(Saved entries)
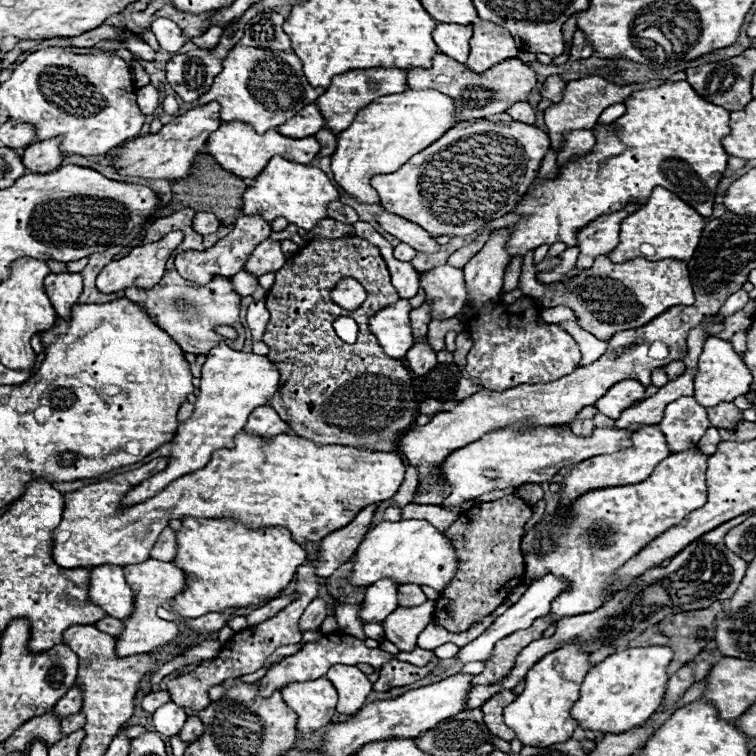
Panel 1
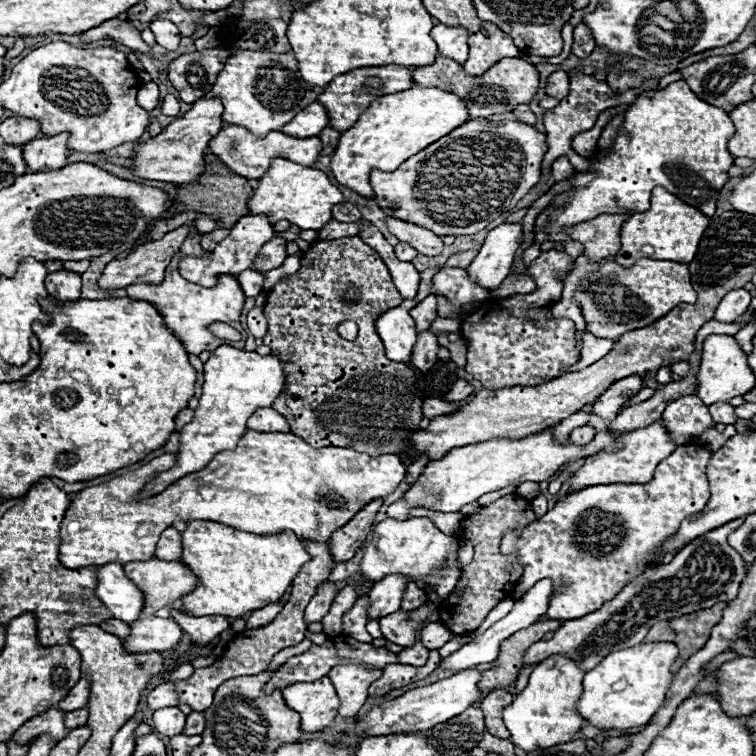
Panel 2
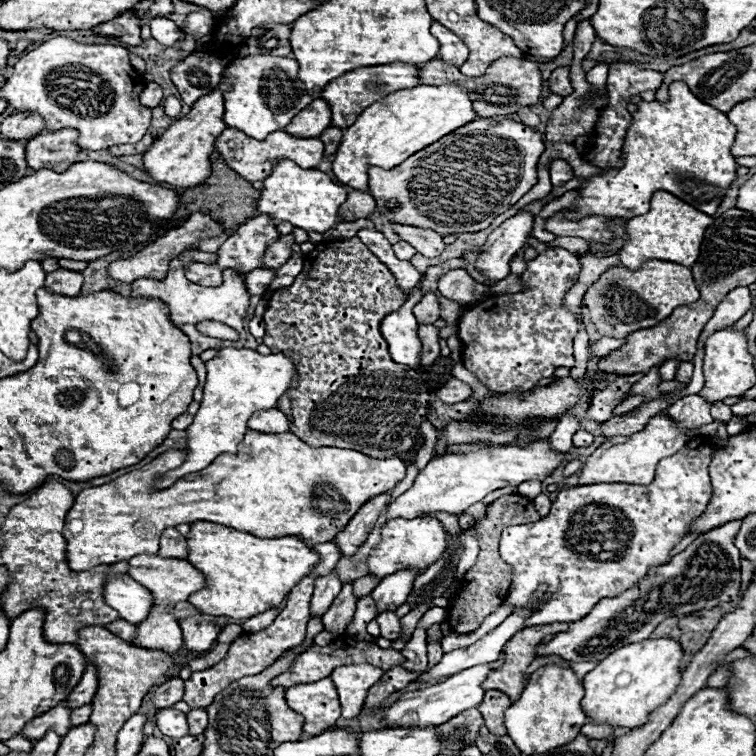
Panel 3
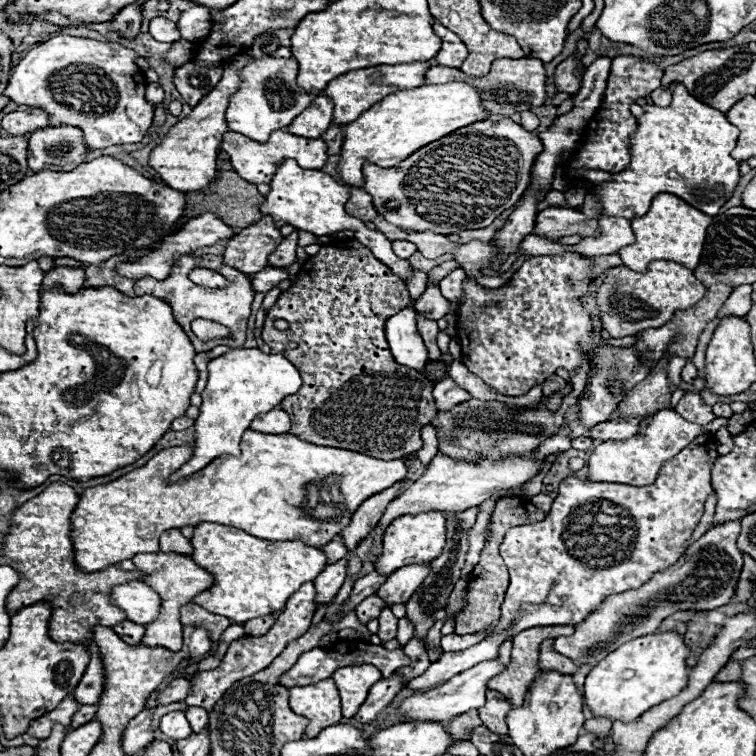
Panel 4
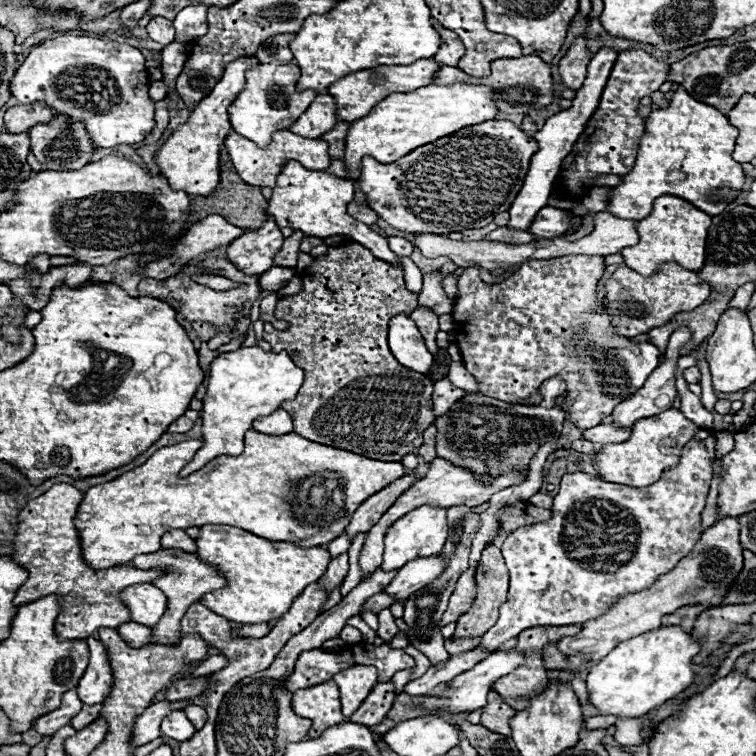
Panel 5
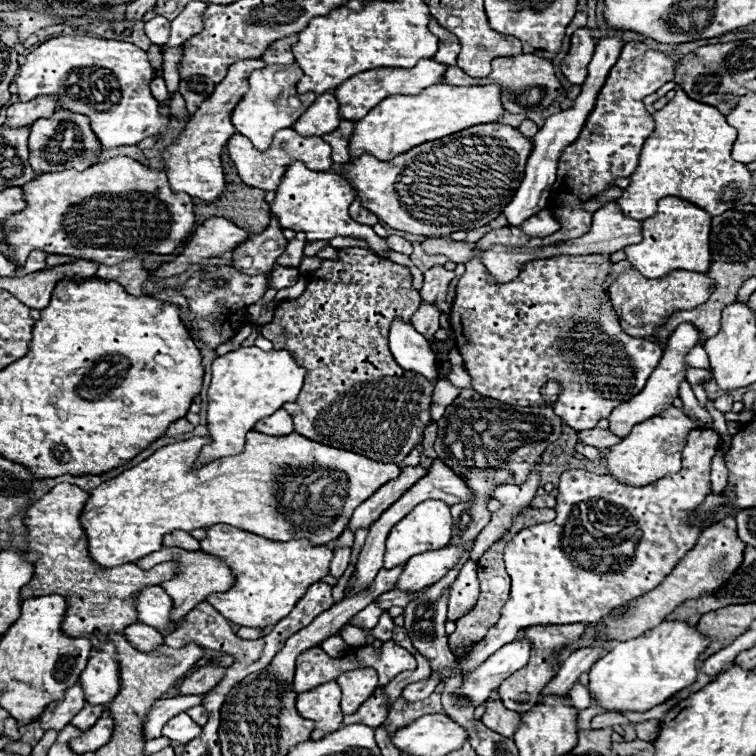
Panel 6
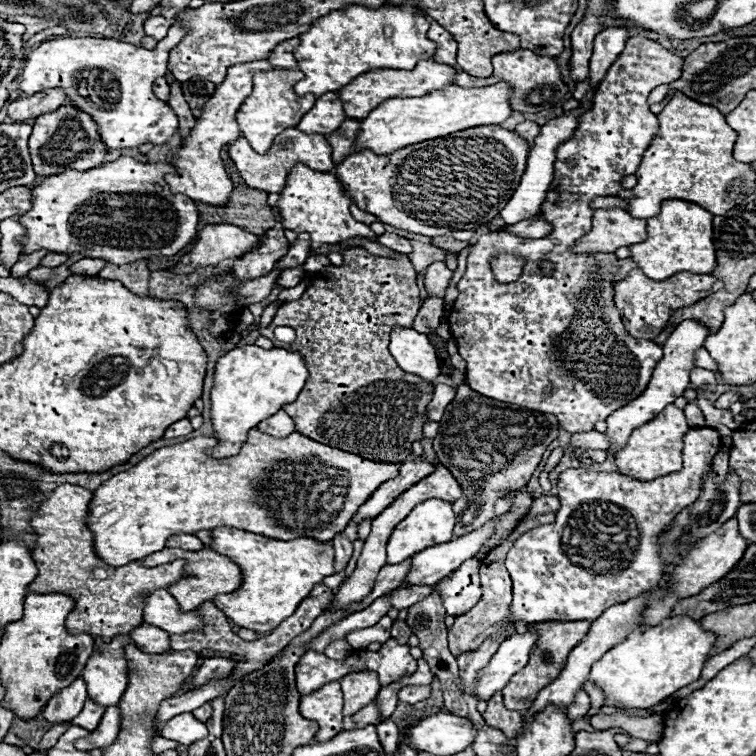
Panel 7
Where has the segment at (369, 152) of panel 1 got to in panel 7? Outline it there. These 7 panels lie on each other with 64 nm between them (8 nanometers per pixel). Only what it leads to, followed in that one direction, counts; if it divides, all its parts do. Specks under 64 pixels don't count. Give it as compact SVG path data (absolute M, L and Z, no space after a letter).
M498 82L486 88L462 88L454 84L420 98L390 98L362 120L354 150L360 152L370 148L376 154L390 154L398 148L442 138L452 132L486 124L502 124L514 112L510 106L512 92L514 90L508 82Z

_What this task involves:_
Without any pictures, output the entries above exactly as they appear.

_Response below:_
Panel 1
Panel 2
Panel 3
Panel 4
Panel 5
Panel 6
Panel 7
Where has the segment at (369, 152) of panel 1 got to in panel 7? Outline it there. These 7 panels lie on each other with 64 nm between them (8 nanometers per pixel). Only what it leads to, followed in that one direction, counts; if it divides, all its parts do. Specks under 64 pixels don't count. Give it as compact SVG path data (absolute M, L and Z, no space after a letter).
M498 82L486 88L462 88L454 84L420 98L390 98L362 120L354 150L360 152L370 148L376 154L390 154L398 148L442 138L452 132L486 124L502 124L514 112L510 106L512 92L514 90L508 82Z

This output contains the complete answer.